Now, to actually use this, you have to do three things:
1) Create a concrete Product subclass that you want to have created.
2) Create a concrete Producer subclass that does nothing but create a new instance of the desired concrete Product.
3) Register the Producer with the Factory.
It might look like:
class FooProducer : public Producer{ public: Product* ProduceInstance() { return new Foo(); }};
main() might contain the registration and factory construction:
int main(){ Factory factory; factory.RegisterProducer("fooKey",FooProducer()); Product *foo = factory.Create("fooKey");}
Now, the gut reaction among many is to argue that that since you have to create a new Producer subclass for every Product subclass, you're doing the same
amount of work as with type-switching. That's true.
However, one of the big advantages here is that you can (with a big of extra work, such as using templates to remove specific dependencies on the base classes and key type) build yourself a generic abstract factory that is extended from
client code, rather than the requiring modification (and recompiling, and redistribution, et cetera) of the
library code where the factory resides. This reduces coupling and generally results in a cleaner design, since the client specifics (the concrete types) are located with the rest of the client code and not with the reusable framework code. You've also removed the need to write explicit logical tests and leverage both existing code and the language itself to do a lot of the tedious gruntwork of resolving the appropriate function calls.
Now, there are definitely improvements to be had: my example is, in the grand scheme of things, rather crude. I would encourage you to look into existing abstract factory implementations (again, libindustry and Loki are probably good places to start) and see how they're implemented; they employ a number of interesting and clever tricks, optimizations, and generalizations that result in much better production code than my ad-hoc example.
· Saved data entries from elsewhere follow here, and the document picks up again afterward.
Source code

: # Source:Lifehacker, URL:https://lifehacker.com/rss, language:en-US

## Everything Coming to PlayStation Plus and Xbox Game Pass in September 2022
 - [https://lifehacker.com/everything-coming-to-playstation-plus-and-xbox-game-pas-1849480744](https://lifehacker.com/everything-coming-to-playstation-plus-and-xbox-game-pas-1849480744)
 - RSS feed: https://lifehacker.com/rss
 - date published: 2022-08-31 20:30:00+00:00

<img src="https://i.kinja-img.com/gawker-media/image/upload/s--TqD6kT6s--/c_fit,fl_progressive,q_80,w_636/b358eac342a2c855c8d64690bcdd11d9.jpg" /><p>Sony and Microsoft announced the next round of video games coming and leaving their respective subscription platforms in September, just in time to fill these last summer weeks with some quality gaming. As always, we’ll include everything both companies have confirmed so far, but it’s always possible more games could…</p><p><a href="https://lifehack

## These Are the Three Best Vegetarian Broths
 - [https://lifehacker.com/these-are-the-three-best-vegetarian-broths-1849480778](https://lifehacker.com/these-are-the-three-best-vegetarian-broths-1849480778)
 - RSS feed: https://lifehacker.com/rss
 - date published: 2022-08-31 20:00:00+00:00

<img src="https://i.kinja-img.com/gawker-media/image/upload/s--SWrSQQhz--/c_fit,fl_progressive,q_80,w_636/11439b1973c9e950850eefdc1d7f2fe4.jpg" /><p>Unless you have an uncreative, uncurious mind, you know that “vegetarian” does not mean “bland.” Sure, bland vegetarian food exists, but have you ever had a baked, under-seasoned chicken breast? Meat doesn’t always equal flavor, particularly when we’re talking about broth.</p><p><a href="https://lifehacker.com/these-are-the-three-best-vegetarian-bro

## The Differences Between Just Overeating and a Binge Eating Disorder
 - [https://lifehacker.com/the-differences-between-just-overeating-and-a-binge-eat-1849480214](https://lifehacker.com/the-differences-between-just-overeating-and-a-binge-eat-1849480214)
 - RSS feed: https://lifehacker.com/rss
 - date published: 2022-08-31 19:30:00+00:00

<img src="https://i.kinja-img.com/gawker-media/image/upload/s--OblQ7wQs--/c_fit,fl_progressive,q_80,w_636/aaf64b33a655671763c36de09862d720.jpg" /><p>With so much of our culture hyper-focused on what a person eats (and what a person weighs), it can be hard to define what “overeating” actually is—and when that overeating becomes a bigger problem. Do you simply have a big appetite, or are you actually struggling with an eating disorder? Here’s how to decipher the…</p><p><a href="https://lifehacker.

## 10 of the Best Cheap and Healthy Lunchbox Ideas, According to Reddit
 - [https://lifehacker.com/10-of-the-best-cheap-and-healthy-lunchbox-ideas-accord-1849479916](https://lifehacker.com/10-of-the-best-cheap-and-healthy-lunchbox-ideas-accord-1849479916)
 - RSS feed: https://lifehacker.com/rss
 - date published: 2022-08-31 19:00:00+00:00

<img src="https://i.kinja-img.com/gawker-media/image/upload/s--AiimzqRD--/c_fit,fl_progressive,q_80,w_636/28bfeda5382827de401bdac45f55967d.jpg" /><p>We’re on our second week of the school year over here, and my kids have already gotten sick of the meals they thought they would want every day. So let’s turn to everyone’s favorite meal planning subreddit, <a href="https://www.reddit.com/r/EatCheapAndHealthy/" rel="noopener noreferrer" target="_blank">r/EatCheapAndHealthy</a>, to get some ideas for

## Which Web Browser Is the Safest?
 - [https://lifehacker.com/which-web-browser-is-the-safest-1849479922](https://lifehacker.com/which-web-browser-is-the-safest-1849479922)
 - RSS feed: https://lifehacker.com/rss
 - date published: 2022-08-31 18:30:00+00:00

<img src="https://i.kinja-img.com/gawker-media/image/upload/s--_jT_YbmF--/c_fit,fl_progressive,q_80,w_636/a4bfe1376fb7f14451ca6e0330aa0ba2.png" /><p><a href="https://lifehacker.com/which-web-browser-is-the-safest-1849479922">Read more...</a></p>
Anyways. I got a bit carried away by all that, some of which I'm sure you know, and didn't address your specific issue fully. The above principals can be applied to your situation, and it does sound like you've done so to at least some extent. For your load and save functions, presumably you have to call some method on the input object to actually get at the serializable data within that object (I hope you're not just writing the object's bits directly to a stream!). Since that enforces an interface on the type T anyway, you may as well continue to extend that interface to have it provide a method for getting the objects "serialization key" (which could in your case just be the name of the class). You'll have to manually provide the value of this key yourself, perhaps via a static method (you wouldn't necessarily want RTTI do that for you anyway, as the values of its type name strings are implementation dependent).
Your save function would then write the value of that key to the stream, followed by doing whatever actual serialization you require. Your load function would then read that key and give it to the factory (which would be more or less identical in spirit to my implementation, except it take a parameter in the Factory::Create() and Producer::ProduceInstance() methods that was the binary data read from the file that the actual object is to be deserialized from).
If you're doing generic serialization work, you might also want to examine Boost's serialization library. It's complex, but you might be able to get some ideas from it.